Actual data obtained with two 889nm Methane-Band filters (5nm and 18nm FWHM)

António J. Cidadão

The example below is based on three one-minute long sequential integrations ("1", "2" and "3"), all obtained with the 889nm/18nm CH4 filter on 2009-08-29, with mid-integrations positioned at 22:52:03, 22:53:05, and 22:54:08 UT, respectively.

Image "4" is the average of images "1" and "3", compensating for planet rotation occurring between 22:52:03 and 22:54:08 UT, and thus should emulate the planet's position at 22:53:05 UT, when image "2" was obtained.

The essentially noise contribution on the ratio between images "4" and "2" confirms it, as expected from the fact that all images were obtained with the same filter.

In contrast, the ratio-image between sequential frames (e.g. "1" and "2") already starts to show the rotation-induced shift between the most contrasted planetary features, in this case the GRS.

The "blink" animation below confirms the small but effective planet rotation that occurs between images obtained at one- and two-minute intervals, and shows the virtually non-existant shift between the mid-image ("2") and the average of the first and last images ("1" and "3"). Another version of this animation can be found here.

The next example, also from 2009-08-29 and as well using three sequential images ("1" to "3", centered at 23:29:06, 23:30:10, and 23:31:14 UT) differs from the previous one in that two distinct CH4-filters were used.

The 889nm/18nm filter was ascribed to the mid-image ("2") so that the two noisier 889nm/5nm integrations, at both extremes ("1" and "3"), could be averaged to produce a better S/N ratio image ("4").

As in the previous example (see above), the ratio between images obtained with the same filter (in this case, the two 889nm/5nm frames "1" and "3") is essentially noise.

In contrast, the ratio between differently-filtered images (889nm/5nm and 889nm/18nm), without interference of planet rotation (average of frames "1" and "3" and mid-frame "2"; see above example), produces an obvious pattern.

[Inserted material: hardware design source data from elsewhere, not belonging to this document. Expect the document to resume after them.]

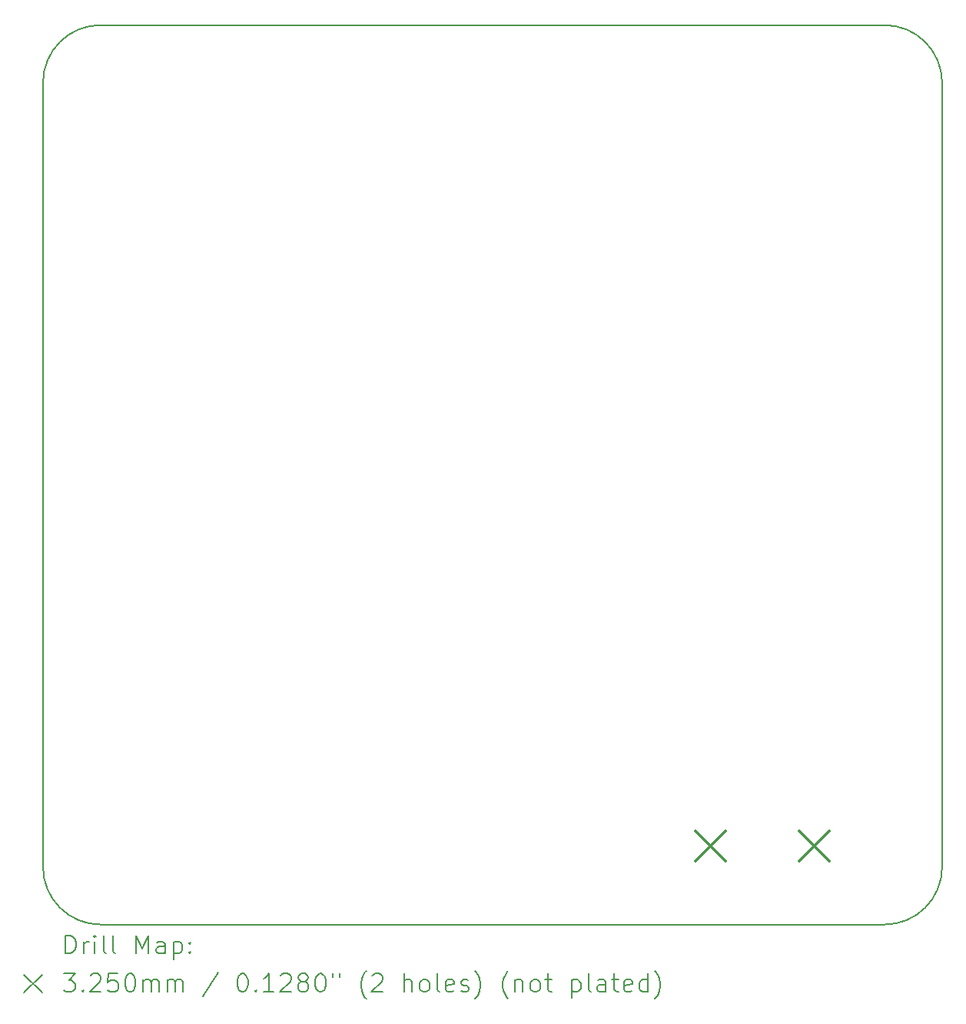
<source format=gbr>
%FSLAX45Y45*%
G04 Gerber Fmt 4.5, Leading zero omitted, Abs format (unit mm)*
G04 Created by KiCad (PCBNEW 6.0.2+dfsg-1) date 2023-04-26 18:20:12*
%MOMM*%
%LPD*%
G01*
G04 APERTURE LIST*
%TA.AperFunction,Profile*%
%ADD10C,0.200000*%
%TD*%
%ADD11C,0.200000*%
%ADD12C,0.325000*%
G04 APERTURE END LIST*
D10*
X9525000Y-3683000D02*
X18161000Y-3683000D01*
X18161000Y-13589000D02*
X9525000Y-13589000D01*
X18796000Y-4318000D02*
X18796000Y-12954000D01*
X8890000Y-12954000D02*
G75*
G03*
X9525000Y-13589000I635000J0D01*
G01*
X18796000Y-4318000D02*
G75*
G03*
X18161000Y-3683000I-635000J0D01*
G01*
X8890000Y-12954000D02*
X8890000Y-4318000D01*
X18161000Y-13589000D02*
G75*
G03*
X18796000Y-12954000I0J635000D01*
G01*
X9525000Y-3683000D02*
G75*
G03*
X8890000Y-4318000I0J-635000D01*
G01*
D11*
D12*
X16080800Y-12562900D02*
X16405800Y-12887900D01*
X16405800Y-12562900D02*
X16080800Y-12887900D01*
X17223800Y-12562900D02*
X17548800Y-12887900D01*
X17548800Y-12562900D02*
X17223800Y-12887900D01*
D11*
X9137619Y-13909476D02*
X9137619Y-13709476D01*
X9185238Y-13709476D01*
X9213810Y-13719000D01*
X9232857Y-13738048D01*
X9242381Y-13757095D01*
X9251905Y-13795190D01*
X9251905Y-13823762D01*
X9242381Y-13861857D01*
X9232857Y-13880905D01*
X9213810Y-13899952D01*
X9185238Y-13909476D01*
X9137619Y-13909476D01*
X9337619Y-13909476D02*
X9337619Y-13776143D01*
X9337619Y-13814238D02*
X9347143Y-13795190D01*
X9356667Y-13785667D01*
X9375714Y-13776143D01*
X9394762Y-13776143D01*
X9461429Y-13909476D02*
X9461429Y-13776143D01*
X9461429Y-13709476D02*
X9451905Y-13719000D01*
X9461429Y-13728524D01*
X9470952Y-13719000D01*
X9461429Y-13709476D01*
X9461429Y-13728524D01*
X9585238Y-13909476D02*
X9566190Y-13899952D01*
X9556667Y-13880905D01*
X9556667Y-13709476D01*
X9690000Y-13909476D02*
X9670952Y-13899952D01*
X9661429Y-13880905D01*
X9661429Y-13709476D01*
X9918571Y-13909476D02*
X9918571Y-13709476D01*
X9985238Y-13852333D01*
X10051905Y-13709476D01*
X10051905Y-13909476D01*
X10232857Y-13909476D02*
X10232857Y-13804714D01*
X10223333Y-13785667D01*
X10204286Y-13776143D01*
X10166190Y-13776143D01*
X10147143Y-13785667D01*
X10232857Y-13899952D02*
X10213810Y-13909476D01*
X10166190Y-13909476D01*
X10147143Y-13899952D01*
X10137619Y-13880905D01*
X10137619Y-13861857D01*
X10147143Y-13842809D01*
X10166190Y-13833286D01*
X10213810Y-13833286D01*
X10232857Y-13823762D01*
X10328095Y-13776143D02*
X10328095Y-13976143D01*
X10328095Y-13785667D02*
X10347143Y-13776143D01*
X10385238Y-13776143D01*
X10404286Y-13785667D01*
X10413810Y-13795190D01*
X10423333Y-13814238D01*
X10423333Y-13871381D01*
X10413810Y-13890428D01*
X10404286Y-13899952D01*
X10385238Y-13909476D01*
X10347143Y-13909476D01*
X10328095Y-13899952D01*
X10509048Y-13890428D02*
X10518571Y-13899952D01*
X10509048Y-13909476D01*
X10499524Y-13899952D01*
X10509048Y-13890428D01*
X10509048Y-13909476D01*
X10509048Y-13785667D02*
X10518571Y-13795190D01*
X10509048Y-13804714D01*
X10499524Y-13795190D01*
X10509048Y-13785667D01*
X10509048Y-13804714D01*
X8680000Y-14139000D02*
X8880000Y-14339000D01*
X8880000Y-14139000D02*
X8680000Y-14339000D01*
X9118571Y-14129476D02*
X9242381Y-14129476D01*
X9175714Y-14205667D01*
X9204286Y-14205667D01*
X9223333Y-14215190D01*
X9232857Y-14224714D01*
X9242381Y-14243762D01*
X9242381Y-14291381D01*
X9232857Y-14310428D01*
X9223333Y-14319952D01*
X9204286Y-14329476D01*
X9147143Y-14329476D01*
X9128095Y-14319952D01*
X9118571Y-14310428D01*
X9328095Y-14310428D02*
X9337619Y-14319952D01*
X9328095Y-14329476D01*
X9318571Y-14319952D01*
X9328095Y-14310428D01*
X9328095Y-14329476D01*
X9413810Y-14148524D02*
X9423333Y-14139000D01*
X9442381Y-14129476D01*
X9490000Y-14129476D01*
X9509048Y-14139000D01*
X9518571Y-14148524D01*
X9528095Y-14167571D01*
X9528095Y-14186619D01*
X9518571Y-14215190D01*
X9404286Y-14329476D01*
X9528095Y-14329476D01*
X9709048Y-14129476D02*
X9613810Y-14129476D01*
X9604286Y-14224714D01*
X9613810Y-14215190D01*
X9632857Y-14205667D01*
X9680476Y-14205667D01*
X9699524Y-14215190D01*
X9709048Y-14224714D01*
X9718571Y-14243762D01*
X9718571Y-14291381D01*
X9709048Y-14310428D01*
X9699524Y-14319952D01*
X9680476Y-14329476D01*
X9632857Y-14329476D01*
X9613810Y-14319952D01*
X9604286Y-14310428D01*
X9842381Y-14129476D02*
X9861429Y-14129476D01*
X9880476Y-14139000D01*
X9890000Y-14148524D01*
X9899524Y-14167571D01*
X9909048Y-14205667D01*
X9909048Y-14253286D01*
X9899524Y-14291381D01*
X9890000Y-14310428D01*
X9880476Y-14319952D01*
X9861429Y-14329476D01*
X9842381Y-14329476D01*
X9823333Y-14319952D01*
X9813810Y-14310428D01*
X9804286Y-14291381D01*
X9794762Y-14253286D01*
X9794762Y-14205667D01*
X9804286Y-14167571D01*
X9813810Y-14148524D01*
X9823333Y-14139000D01*
X9842381Y-14129476D01*
X9994762Y-14329476D02*
X9994762Y-14196143D01*
X9994762Y-14215190D02*
X10004286Y-14205667D01*
X10023333Y-14196143D01*
X10051905Y-14196143D01*
X10070952Y-14205667D01*
X10080476Y-14224714D01*
X10080476Y-14329476D01*
X10080476Y-14224714D02*
X10090000Y-14205667D01*
X10109048Y-14196143D01*
X10137619Y-14196143D01*
X10156667Y-14205667D01*
X10166190Y-14224714D01*
X10166190Y-14329476D01*
X10261429Y-14329476D02*
X10261429Y-14196143D01*
X10261429Y-14215190D02*
X10270952Y-14205667D01*
X10290000Y-14196143D01*
X10318571Y-14196143D01*
X10337619Y-14205667D01*
X10347143Y-14224714D01*
X10347143Y-14329476D01*
X10347143Y-14224714D02*
X10356667Y-14205667D01*
X10375714Y-14196143D01*
X10404286Y-14196143D01*
X10423333Y-14205667D01*
X10432857Y-14224714D01*
X10432857Y-14329476D01*
X10823333Y-14119952D02*
X10651905Y-14377095D01*
X11080476Y-14129476D02*
X11099524Y-14129476D01*
X11118571Y-14139000D01*
X11128095Y-14148524D01*
X11137619Y-14167571D01*
X11147143Y-14205667D01*
X11147143Y-14253286D01*
X11137619Y-14291381D01*
X11128095Y-14310428D01*
X11118571Y-14319952D01*
X11099524Y-14329476D01*
X11080476Y-14329476D01*
X11061429Y-14319952D01*
X11051905Y-14310428D01*
X11042381Y-14291381D01*
X11032857Y-14253286D01*
X11032857Y-14205667D01*
X11042381Y-14167571D01*
X11051905Y-14148524D01*
X11061429Y-14139000D01*
X11080476Y-14129476D01*
X11232857Y-14310428D02*
X11242381Y-14319952D01*
X11232857Y-14329476D01*
X11223333Y-14319952D01*
X11232857Y-14310428D01*
X11232857Y-14329476D01*
X11432857Y-14329476D02*
X11318571Y-14329476D01*
X11375714Y-14329476D02*
X11375714Y-14129476D01*
X11356667Y-14158048D01*
X11337619Y-14177095D01*
X11318571Y-14186619D01*
X11509048Y-14148524D02*
X11518571Y-14139000D01*
X11537619Y-14129476D01*
X11585238Y-14129476D01*
X11604286Y-14139000D01*
X11613809Y-14148524D01*
X11623333Y-14167571D01*
X11623333Y-14186619D01*
X11613809Y-14215190D01*
X11499524Y-14329476D01*
X11623333Y-14329476D01*
X11737619Y-14215190D02*
X11718571Y-14205667D01*
X11709048Y-14196143D01*
X11699524Y-14177095D01*
X11699524Y-14167571D01*
X11709048Y-14148524D01*
X11718571Y-14139000D01*
X11737619Y-14129476D01*
X11775714Y-14129476D01*
X11794762Y-14139000D01*
X11804286Y-14148524D01*
X11813809Y-14167571D01*
X11813809Y-14177095D01*
X11804286Y-14196143D01*
X11794762Y-14205667D01*
X11775714Y-14215190D01*
X11737619Y-14215190D01*
X11718571Y-14224714D01*
X11709048Y-14234238D01*
X11699524Y-14253286D01*
X11699524Y-14291381D01*
X11709048Y-14310428D01*
X11718571Y-14319952D01*
X11737619Y-14329476D01*
X11775714Y-14329476D01*
X11794762Y-14319952D01*
X11804286Y-14310428D01*
X11813809Y-14291381D01*
X11813809Y-14253286D01*
X11804286Y-14234238D01*
X11794762Y-14224714D01*
X11775714Y-14215190D01*
X11937619Y-14129476D02*
X11956667Y-14129476D01*
X11975714Y-14139000D01*
X11985238Y-14148524D01*
X11994762Y-14167571D01*
X12004286Y-14205667D01*
X12004286Y-14253286D01*
X11994762Y-14291381D01*
X11985238Y-14310428D01*
X11975714Y-14319952D01*
X11956667Y-14329476D01*
X11937619Y-14329476D01*
X11918571Y-14319952D01*
X11909048Y-14310428D01*
X11899524Y-14291381D01*
X11890000Y-14253286D01*
X11890000Y-14205667D01*
X11899524Y-14167571D01*
X11909048Y-14148524D01*
X11918571Y-14139000D01*
X11937619Y-14129476D01*
X12080476Y-14129476D02*
X12080476Y-14167571D01*
X12156667Y-14129476D02*
X12156667Y-14167571D01*
X12451905Y-14405667D02*
X12442381Y-14396143D01*
X12423333Y-14367571D01*
X12413809Y-14348524D01*
X12404286Y-14319952D01*
X12394762Y-14272333D01*
X12394762Y-14234238D01*
X12404286Y-14186619D01*
X12413809Y-14158048D01*
X12423333Y-14139000D01*
X12442381Y-14110428D01*
X12451905Y-14100905D01*
X12518571Y-14148524D02*
X12528095Y-14139000D01*
X12547143Y-14129476D01*
X12594762Y-14129476D01*
X12613809Y-14139000D01*
X12623333Y-14148524D01*
X12632857Y-14167571D01*
X12632857Y-14186619D01*
X12623333Y-14215190D01*
X12509048Y-14329476D01*
X12632857Y-14329476D01*
X12870952Y-14329476D02*
X12870952Y-14129476D01*
X12956667Y-14329476D02*
X12956667Y-14224714D01*
X12947143Y-14205667D01*
X12928095Y-14196143D01*
X12899524Y-14196143D01*
X12880476Y-14205667D01*
X12870952Y-14215190D01*
X13080476Y-14329476D02*
X13061428Y-14319952D01*
X13051905Y-14310428D01*
X13042381Y-14291381D01*
X13042381Y-14234238D01*
X13051905Y-14215190D01*
X13061428Y-14205667D01*
X13080476Y-14196143D01*
X13109048Y-14196143D01*
X13128095Y-14205667D01*
X13137619Y-14215190D01*
X13147143Y-14234238D01*
X13147143Y-14291381D01*
X13137619Y-14310428D01*
X13128095Y-14319952D01*
X13109048Y-14329476D01*
X13080476Y-14329476D01*
X13261428Y-14329476D02*
X13242381Y-14319952D01*
X13232857Y-14300905D01*
X13232857Y-14129476D01*
X13413809Y-14319952D02*
X13394762Y-14329476D01*
X13356667Y-14329476D01*
X13337619Y-14319952D01*
X13328095Y-14300905D01*
X13328095Y-14224714D01*
X13337619Y-14205667D01*
X13356667Y-14196143D01*
X13394762Y-14196143D01*
X13413809Y-14205667D01*
X13423333Y-14224714D01*
X13423333Y-14243762D01*
X13328095Y-14262809D01*
X13499524Y-14319952D02*
X13518571Y-14329476D01*
X13556667Y-14329476D01*
X13575714Y-14319952D01*
X13585238Y-14300905D01*
X13585238Y-14291381D01*
X13575714Y-14272333D01*
X13556667Y-14262809D01*
X13528095Y-14262809D01*
X13509048Y-14253286D01*
X13499524Y-14234238D01*
X13499524Y-14224714D01*
X13509048Y-14205667D01*
X13528095Y-14196143D01*
X13556667Y-14196143D01*
X13575714Y-14205667D01*
X13651905Y-14405667D02*
X13661428Y-14396143D01*
X13680476Y-14367571D01*
X13690000Y-14348524D01*
X13699524Y-14319952D01*
X13709048Y-14272333D01*
X13709048Y-14234238D01*
X13699524Y-14186619D01*
X13690000Y-14158048D01*
X13680476Y-14139000D01*
X13661428Y-14110428D01*
X13651905Y-14100905D01*
X14013809Y-14405667D02*
X14004286Y-14396143D01*
X13985238Y-14367571D01*
X13975714Y-14348524D01*
X13966190Y-14319952D01*
X13956667Y-14272333D01*
X13956667Y-14234238D01*
X13966190Y-14186619D01*
X13975714Y-14158048D01*
X13985238Y-14139000D01*
X14004286Y-14110428D01*
X14013809Y-14100905D01*
X14090000Y-14196143D02*
X14090000Y-14329476D01*
X14090000Y-14215190D02*
X14099524Y-14205667D01*
X14118571Y-14196143D01*
X14147143Y-14196143D01*
X14166190Y-14205667D01*
X14175714Y-14224714D01*
X14175714Y-14329476D01*
X14299524Y-14329476D02*
X14280476Y-14319952D01*
X14270952Y-14310428D01*
X14261428Y-14291381D01*
X14261428Y-14234238D01*
X14270952Y-14215190D01*
X14280476Y-14205667D01*
X14299524Y-14196143D01*
X14328095Y-14196143D01*
X14347143Y-14205667D01*
X14356667Y-14215190D01*
X14366190Y-14234238D01*
X14366190Y-14291381D01*
X14356667Y-14310428D01*
X14347143Y-14319952D01*
X14328095Y-14329476D01*
X14299524Y-14329476D01*
X14423333Y-14196143D02*
X14499524Y-14196143D01*
X14451905Y-14129476D02*
X14451905Y-14300905D01*
X14461428Y-14319952D01*
X14480476Y-14329476D01*
X14499524Y-14329476D01*
X14718571Y-14196143D02*
X14718571Y-14396143D01*
X14718571Y-14205667D02*
X14737619Y-14196143D01*
X14775714Y-14196143D01*
X14794762Y-14205667D01*
X14804286Y-14215190D01*
X14813809Y-14234238D01*
X14813809Y-14291381D01*
X14804286Y-14310428D01*
X14794762Y-14319952D01*
X14775714Y-14329476D01*
X14737619Y-14329476D01*
X14718571Y-14319952D01*
X14928095Y-14329476D02*
X14909048Y-14319952D01*
X14899524Y-14300905D01*
X14899524Y-14129476D01*
X15090000Y-14329476D02*
X15090000Y-14224714D01*
X15080476Y-14205667D01*
X15061428Y-14196143D01*
X15023333Y-14196143D01*
X15004286Y-14205667D01*
X15090000Y-14319952D02*
X15070952Y-14329476D01*
X15023333Y-14329476D01*
X15004286Y-14319952D01*
X14994762Y-14300905D01*
X14994762Y-14281857D01*
X15004286Y-14262809D01*
X15023333Y-14253286D01*
X15070952Y-14253286D01*
X15090000Y-14243762D01*
X15156667Y-14196143D02*
X15232857Y-14196143D01*
X15185238Y-14129476D02*
X15185238Y-14300905D01*
X15194762Y-14319952D01*
X15213809Y-14329476D01*
X15232857Y-14329476D01*
X15375714Y-14319952D02*
X15356667Y-14329476D01*
X15318571Y-14329476D01*
X15299524Y-14319952D01*
X15290000Y-14300905D01*
X15290000Y-14224714D01*
X15299524Y-14205667D01*
X15318571Y-14196143D01*
X15356667Y-14196143D01*
X15375714Y-14205667D01*
X15385238Y-14224714D01*
X15385238Y-14243762D01*
X15290000Y-14262809D01*
X15556667Y-14329476D02*
X15556667Y-14129476D01*
X15556667Y-14319952D02*
X15537619Y-14329476D01*
X15499524Y-14329476D01*
X15480476Y-14319952D01*
X15470952Y-14310428D01*
X15461428Y-14291381D01*
X15461428Y-14234238D01*
X15470952Y-14215190D01*
X15480476Y-14205667D01*
X15499524Y-14196143D01*
X15537619Y-14196143D01*
X15556667Y-14205667D01*
X15632857Y-14405667D02*
X15642381Y-14396143D01*
X15661428Y-14367571D01*
X15670952Y-14348524D01*
X15680476Y-14319952D01*
X15690000Y-14272333D01*
X15690000Y-14234238D01*
X15680476Y-14186619D01*
X15670952Y-14158048D01*
X15661428Y-14139000D01*
X15642381Y-14110428D01*
X15632857Y-14100905D01*
M02*

</source>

As the chosen ratio was "5nm : 18nm", it appears that the 889nm/5nm filter elicits a stronger limb-darkening, enhances the contrast of both polar hoods and the EZ, has some minor but differential effect on the GRS, and has a strong differential influence (preferential darkening) in the jovian albedo from the temperate regions to the polar hoods.

The "blink" animation below (left- and mid-images are, respectively, raw-frames and similarly sharpened-frames obtained with both CH4-filters; right frame alternates a sharpened-image and the "5nm : 18nm" ratio-image) clearly shows the above mentioned differential effect of the two methane filters.

Moreover, it confirms that EZ bluish-festoons (NEBs projections) are, on similarly processed images, less conspicuous/contrasted with the 889nm/5nm filter than with the 889nm/18nm filter. Accordingly, NEBs projections appear as bright areas in the "5nm : 18nm" ratio-image.

On the other hand, the methane-bright Wesley's impact remnant, here seen at the "f" limb, shows higher relative-contrast with the 889nm/5nm filter. NEBs projections and Wesley's impact are marked with arrows and arrow-head, respectively, in this other version of the "blink" animation.

A putative interpretation of the different behavior of these two CH4-filters has been presented in the previous section of this page.

The next example is still from the same imaging session, now in the early hours of 2009-08-30 (frames "1" to "3" were obtained at 01:27:45, 01:28:46, and 01:29:51 UT, respectively), and differs from the previous one in that the two 889nm/5nm images were obtained with the camera binned 2x2 (to get higher S/N ratio) and then enlarged 2X to match the size of the 889nm/18nm filtered image.

Another version of the below "blink" animation can be found here, also with arrows pointing to NEBs projections and arrow-head indicating the Wesley's impact scar (now at the "p" limb).

Results are essentially similar to those mentioned earlier, but is now clearer that the bright rift at the middle of the SEB has more contrast with the 889nm/18nm filter, as have other albedo features throughout the disk (not BA, apparently).

The last example of this section was obtained in 2009-09-02, is centered at 22:35:23 UT, and to avoid repeating similar data to that shown above, only the "blink" animation is presented (a labeled version of the animation is here).

The conspicuous cyclonic region near CM (arrow-head) is darker with the 889nm/5nm filter (and also in the ratio-image).

For possible interpretation of the different behavior presented by the two CH4-filters see the end of the previous section of this page.